Wānaka man wedged between house and car returns home
Wānaka local Clayton Hope and wife Janice Hughes are overwhelmed by how the community has “wrapped around” them following an accident that caused Mr Hope to be emergency airlifted to hospital last week.
The pair had returned home on Tuesday night after six days at Dunedin Hospital, where they say local Wānaka support still managed to reach them - and it is continuing now they're back.
Ms Hughes says “it’s not been an easy journey”, but due to the support her husband's healing process has accelerated, allowing them to return home to Wānaka earlier than expected.
Despite injuries and being "still pretty banged up", Mr Hope says he is mentally well because there are “5,000 people in the town all supporting me, and that is a huge bonus”.
“One of the biggest things for us, and particularly for me, is just being that support - to open my Facebook and my texts and just have hundreds of positive texts from so many people,” Mr Hope says.
Their car in Wānaka has been driven down to them in Dunedin by members of the community, they have had meals brought to them, and the builders who built their house have come around to clean it up and make it secure.
Ms Hughes says they're really grateful for the support.
“We appreciate everything that everybody's been doing and it's really nice that we live in a community that this actually happens."
Mr Hope says he has still got major swelling on his leg and bruising on his back.
At the time of the incident, Mr Hope had been heading to work an early morning shift in his job as a New World manager. Leaving his property, he jumped out of the car to open his front gate, but the vehicle rolled back towards the house, catching him as it went and eventually trapping him against a wall.
The pair have again shared their praise for the emergency responders at the scene. Mr Hope says they've previously fundraised for these groups through the Rotary group he's part of.
“Just to see some of those things that we've made money for then in turn be saving my life has been beyond words really.”
Ms Hughes agrees, saying if local firefighters, St John and police hadn’t acted quickly, “it would’ve been a totally different outcome”.

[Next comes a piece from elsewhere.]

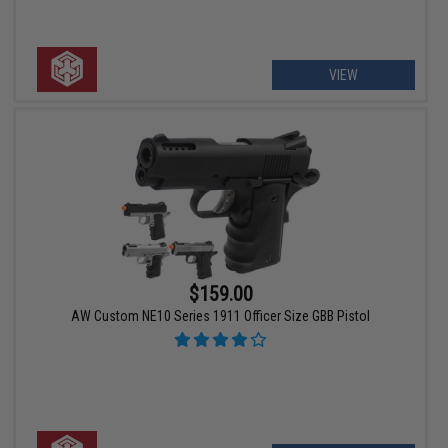
VIEW
$159.00
AW Custom NE10 Series 1911 Officer Size GBB Pistol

The morning of the accident, Ms Hughes had woken at 4am to the sound of glass smashing and the impact of the car hitting the house - initially thinking it was an earthquake. She had called emergency services, and they had arrived very quickly, before working to successfully free Mr Hope.
“We really need those quick services from the first responders…we are a really long way from anywhere.”
Their experience shows how important it is these services are well-resourced and well-funded, Ms Hughes says.